Text data extracted from pages:
###

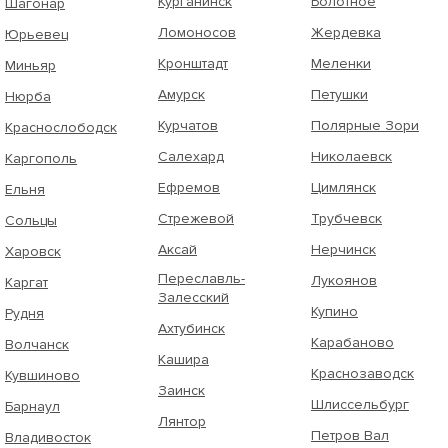
Курганинск
Болотное
Шагонар
Ломоносов
Жердевка
Юрьевец
Кронштадт
Меленки
Миньяр
Амурск
Петушки
Нюрба
Курчатов
Полярные Зори
Краснослободск
Салехард
Николаевск
Каргополь
Ефремов
Цимлянск
Ельня
Стрежевой
Трубчевск
Сольцы
Аксай
Нерчинск
Харовск
Переславль-
Лукоянов
Каргат
Залесский
Купино
Рудня
Ахтубинск
Карабаново
Волчанск
Кашира
Краснозаводск
Кувшиново
Заинск
Шлиссельбург
Барнаул
Лянтор
Петров Вал
Владивосток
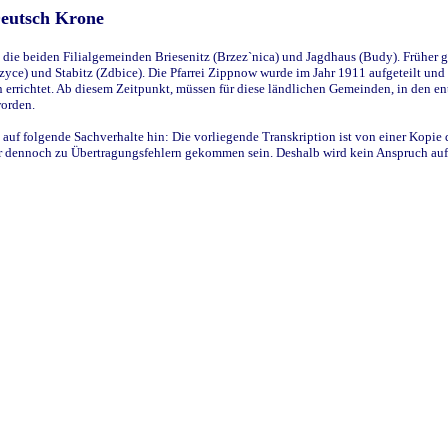
Deutsch Krone
ie beiden Filialgemeinden Briesenitz (Brzez`nica) und Jagdhaus (Budy). Früher g
yce) und Stabitz (Zdbice). Die Pfarrei Zippnow wurde im Jahr 1911 aufgeteilt und e
en errichtet. Ab diesem Zeitpunkt, müssen für diese ländlichen Gemeinden, in den
worden.
 auf folgende Sachverhalte hin: Die vorliegende Transkription ist von einer Kopie 
aber dennoch zu Übertragungsfehlern gekommen sein. Deshalb wird kein Anspruch auf 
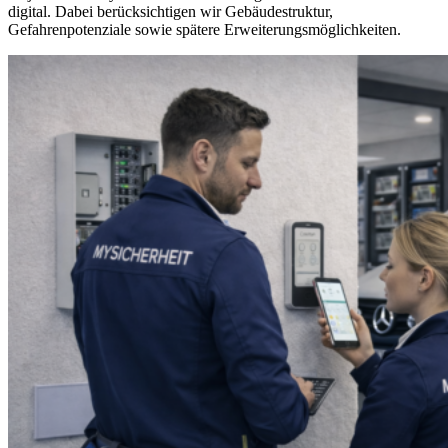
digital. Dabei berücksichtigen wir Gebäudestruktur,
Gefahrenpotenziale sowie spätere Erweiterungsmöglichkeiten.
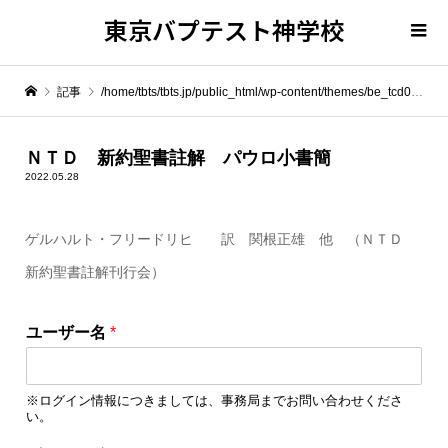
東京バプテスト神学校
記事
/home/tbts/tbts.jp/public_html/wp-content/themes/be_tcd076/template-parts/breadcrumb.php on line
" itemprop="item">
ＮＴＤ 新約聖書註解 パウロ小書簡
2022.05.28
Warning
: Undefined array key 0 in
/home/tbts/tbts.jp/public_html/wp-content/themes/be_tcd076/template-parts/breadcrumb.php
ゲルハルト・フリードリヒ 訳 関根正雄 他 （ＮＴＤ
新約聖書註解刊行会）
Warning
: Attempt to read property "name" on null in
/home/tbts/tbts.jp/public_html/wp-content/themes/be_tcd076/template-parts/breadcrumb.php
*
ユーザー名
*
パ
ＮＴＤ 新約聖書註解 パウロ小書簡
ス
ワ
※ログイン情報につきましては、事務局までお問い合わせくださ
ー
い。
ド
パ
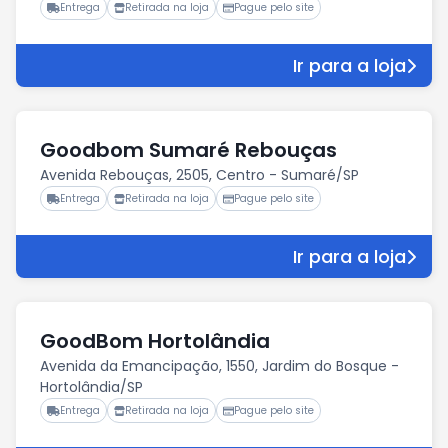
Entrega
Retirada na loja
Pague pelo site
Ir para a loja
Goodbom Sumaré Rebouças
Avenida Rebouças, 2505, Centro - Sumaré/SP
Entrega
Retirada na loja
Pague pelo site
Ir para a loja
GoodBom Hortolândia
Avenida da Emancipação, 1550, Jardim do Bosque -
Hortolândia/SP
Entrega
Retirada na loja
Pague pelo site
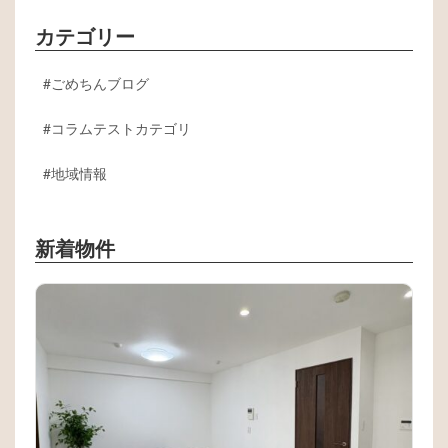
カテゴリー
ごめちんブログ
コラムテストカテゴリ
地域情報
新着物件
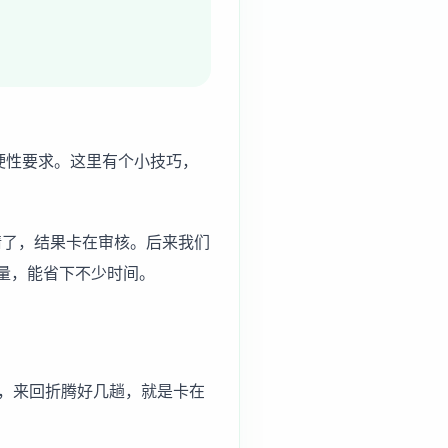
硬性要求。这里有个小技巧，
请了，结果卡在审核。后来我们
量，能省下不少时间。
，来回折腾好几趟，就是卡在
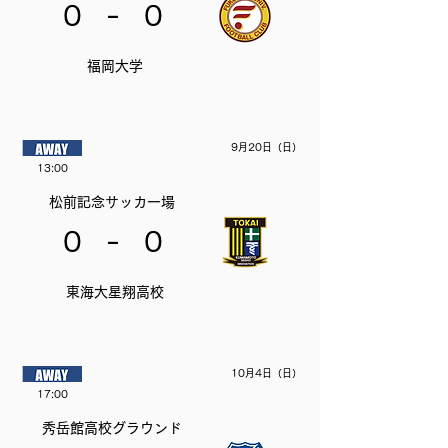
-
0
0
福岡大学
9月20日（日）
13:00
松前記念サッカー場
-
0
0
東海大星翔高校
10月4日（日）
17:00
秀岳館高校グラウンド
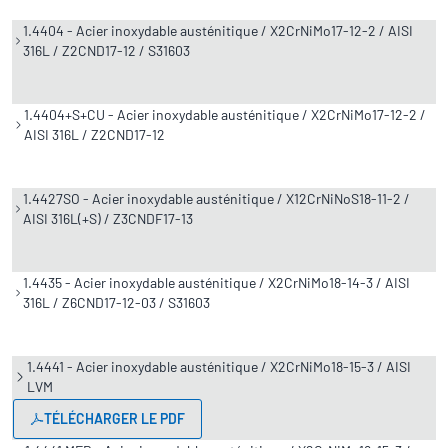
1.4404 - Acier inoxydable austénitique / X2CrNiMo17-12-2 / AISI
316L / Z2CND17-12 / S31603
1.4404+S+CU - Acier inoxydable austénitique / X2CrNiMo17-12-2 /
AISI 316L / Z2CND17-12
1.4427SO - Acier inoxydable austénitique / X12CrNiNoS18-11-2 /
AISI 316L(+S) / Z3CNDF17-13
1.4435 - Acier inoxydable austénitique / X2CrNiMo18-14-3 / AISI
316L / Z6CND17-12-03 / S31603
1.4441 - Acier inoxydable austénitique / X2CrNiMo18-15-3 / AISI
LVM
TÉLÉCHARGER LE PDF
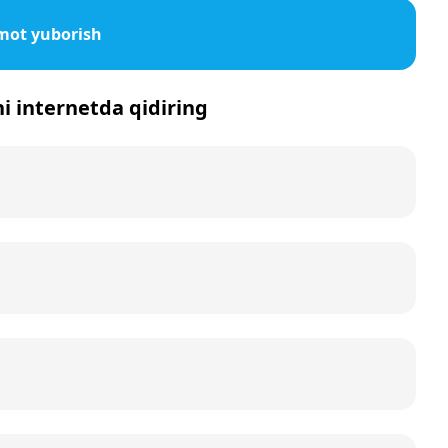
mot yuborish
ni internetda qidiring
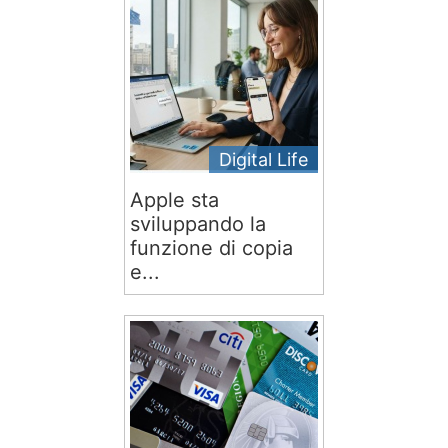
Digital Life
Apple sta
sviluppando la
funzione di copia
e...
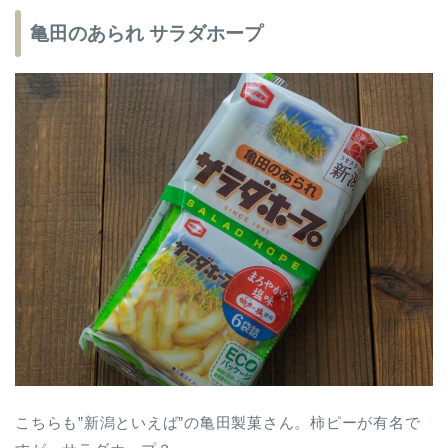
亀田のあられ サラダホープ
こちらも”新潟といえば”の亀田製菓さん。柿ピーが有名で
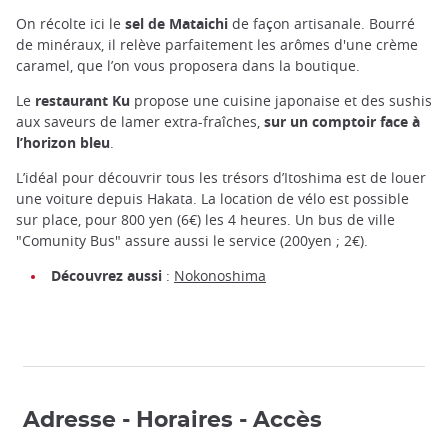
On récolte ici le
sel de Mataichi
de façon artisanale. Bourré
de minéraux, il relève parfaitement les arômes d'une crème
caramel, que l’on vous proposera dans la boutique.
Le
restaurant Ku
propose une cuisine japonaise et des sushis
aux saveurs de lamer extra-fraîches,
sur un comptoir face à
l’horizon bleu
.
L’idéal pour découvrir tous les trésors d’Itoshima est de louer
une voiture depuis Hakata. La location de vélo est possible
sur place, pour 800 yen (6€) les 4 heures. Un bus de ville
"Comunity Bus" assure aussi le service (200yen ; 2€).
Découvrez aussi
:
Nokonoshima
Adresse - Horaires - Accès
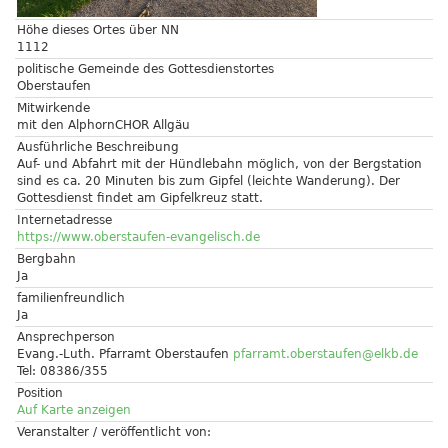
Höhe dieses Ortes über NN
1112
politische Gemeinde des Gottesdienstortes
Oberstaufen
Mitwirkende
mit den AlphornCHOR Allgäu
Ausführliche Beschreibung
Auf- und Abfahrt mit der Hündlebahn möglich, von der Bergstation
sind es ca. 20 Minuten bis zum Gipfel (leichte Wanderung). Der
Gottesdienst findet am Gipfelkreuz statt.
Internetadresse
https://www.oberstaufen-evangelisch.de
Bergbahn
Ja
familienfreundlich
Ja
Ansprechperson
Evang.-Luth. Pfarramt Oberstaufen
pfarramt.oberstaufen@elkb.de
Tel: 08386/355
Position
Auf Karte anzeigen
Veranstalter / veröffentlicht von:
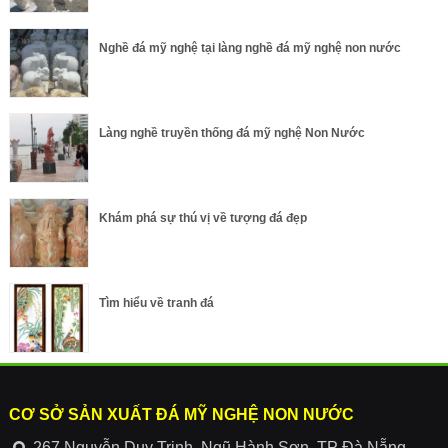
Nghề đá mỹ nghệ tại làng nghề đá mỹ nghệ non nước
Làng nghề truyền thống đá mỹ nghệ Non Nước
Khám phá sự thú vị về tượng đá đẹp
Tìm hiểu về tranh đá
CƠ SỞ SẢN XUẤT ĐÁ MỸ NGHỆ NON NƯỚC
267 Nguyễn Duy Trinh, Ngũ Hành Sơn, TP Đà Nẵng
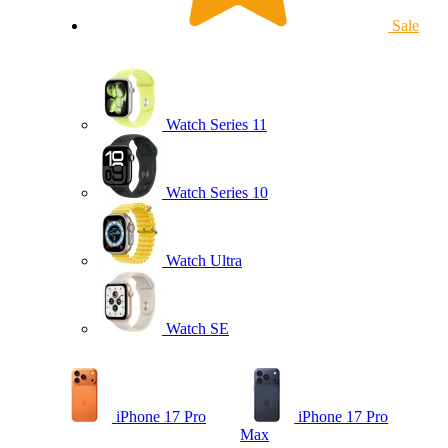
Sale
Watch Series 11
Watch Series 10
Watch Ultra
Watch SE
iPhone 17 Pro
iPhone 17 Pro
Max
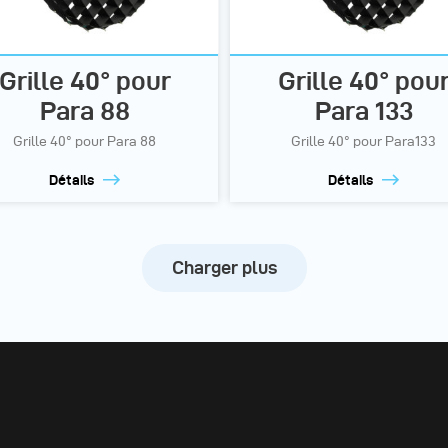
Grille 40° pour
Grille 40° pou
Para 88
Para 133
Grille 40° pour Para 88
Grille 40° pour Para133
Détails
Détails
Charger plus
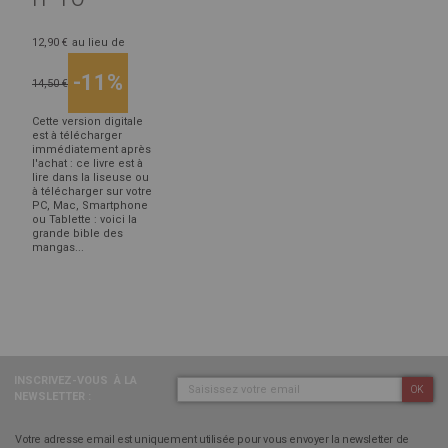
12,90 €
au lieu de
-11%
14,50 €
Cette version digitale
est à télécharger
immédiatement après
l'achat : ce livre est à
lire dans la liseuse ou
à télécharger sur votre
PC, Mac, Smartphone
ou Tablette : voici la
grande bible des
mangas...
INSCRIVEZ-VOUS
À LA
OK
NEWSLETTER :
Votre adresse email est uniquement utilisée pour vous envoyer la newsletter de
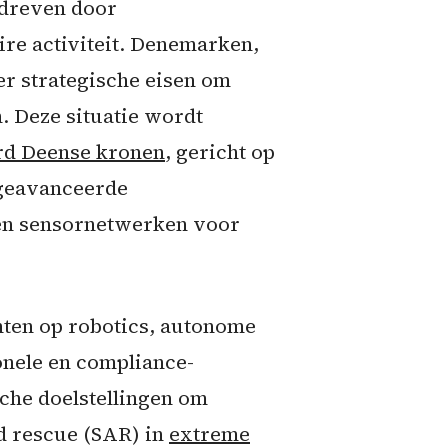
edreven door
ire activiteit. Denemarken,
er strategische eisen om
. Deze situatie wordt
ard Deense kronen
, gericht op
 geavanceerde
 en sensornetwerken voor
hten op robotics, autonome
onele en compliance-
sche doelstellingen om
nd rescue (SAR) in
extreme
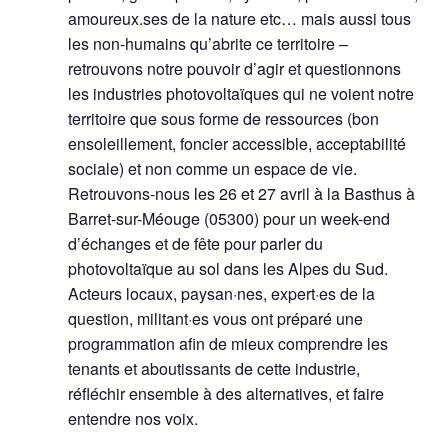
amoureux.ses de la nature etc… mais aussi tous
les non-humains qu’abrite ce territoire –
retrouvons notre pouvoir d’agir et questionnons
les industries photovoltaïques qui ne voient notre
territoire que sous forme de ressources (bon
ensoleillement, foncier accessible, acceptabilité
sociale) et non comme un espace de vie.
Retrouvons-nous les 26 et 27 avril à la Basthus à
Barret-sur-Méouge (05300) pour un week-end
d’échanges et de fête pour parler du
photovoltaïque au sol dans les Alpes du Sud.
Acteurs locaux, paysan·nes, expert·es de la
question, militant·es vous ont préparé une
programmation afin de mieux comprendre les
tenants et aboutissants de cette industrie,
réfléchir ensemble à des alternatives, et faire
entendre nos voix.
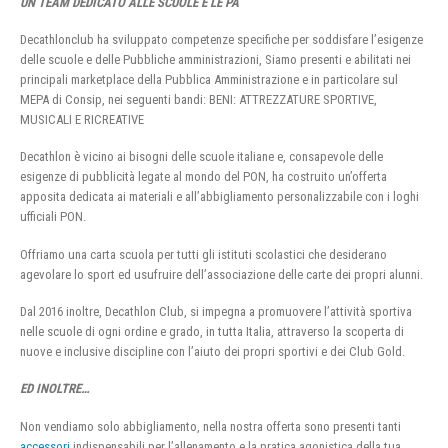
UN TEAM DEDICATO ALLE SCUOLE E LE PA
Decathlonclub ha sviluppato competenze specifiche per soddisfare l’esigenze
delle scuole e delle Pubbliche amministrazioni, Siamo presenti e abilitati nei
principali marketplace della Pubblica Amministrazione e in particolare sul
MEPA di Consip, nei seguenti bandi: BENI: ATTREZZATURE SPORTIVE,
MUSICALI E RICREATIVE
Decathlon è vicino ai bisogni delle scuole italiane e, consapevole delle
esigenze di pubblicità legate al mondo del PON, ha costruito un’offerta
apposita dedicata ai materiali e all’abbigliamento personalizzabile con i loghi
ufficiali PON.
Offriamo una carta scuola per tutti gli istituti scolastici che desiderano
agevolare lo sport ed usufruire dell’associazione delle carte dei propri alunni.
Dal 2016 inoltre, Decathlon Club, si impegna a promuovere l’attività sportiva
nelle scuole di ogni ordine e grado, in tutta Italia, attraverso la scoperta di
nuove e inclusive discipline con l’aiuto dei propri sportivi e dei Club Gold.
ED INOLTRE…
Non vendiamo solo abbigliamento, nella nostra offerta sono presenti tanti
accessori
indispensabili per l’allenamento e la pratica agonistica della tua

###

WHAT YOU WILL DO:
Could you copy out, word for word, the stretch of lines above from the one containing "amoureux.ses de la" through the one containing "réfléchir ensemble à", including both of those lines?

EXPECTED ANSWER:
amoureux.ses de la nature etc… mais aussi tous
les non-humains qu’abrite ce territoire –
retrouvons notre pouvoir d’agir et questionnons
les industries photovoltaïques qui ne voient notre
territoire que sous forme de ressources (bon
ensoleillement, foncier accessible, acceptabilité
sociale) et non comme un espace de vie.
Retrouvons-nous les 26 et 27 avril à la Basthus à
Barret-sur-Méouge (05300) pour un week-end
d’échanges et de fête pour parler du
photovoltaïque au sol dans les Alpes du Sud.
Acteurs locaux, paysan·nes, expert·es de la
question, militant·es vous ont préparé une
programmation afin de mieux comprendre les
tenants et aboutissants de cette industrie,
réfléchir ensemble à des alternatives, et faire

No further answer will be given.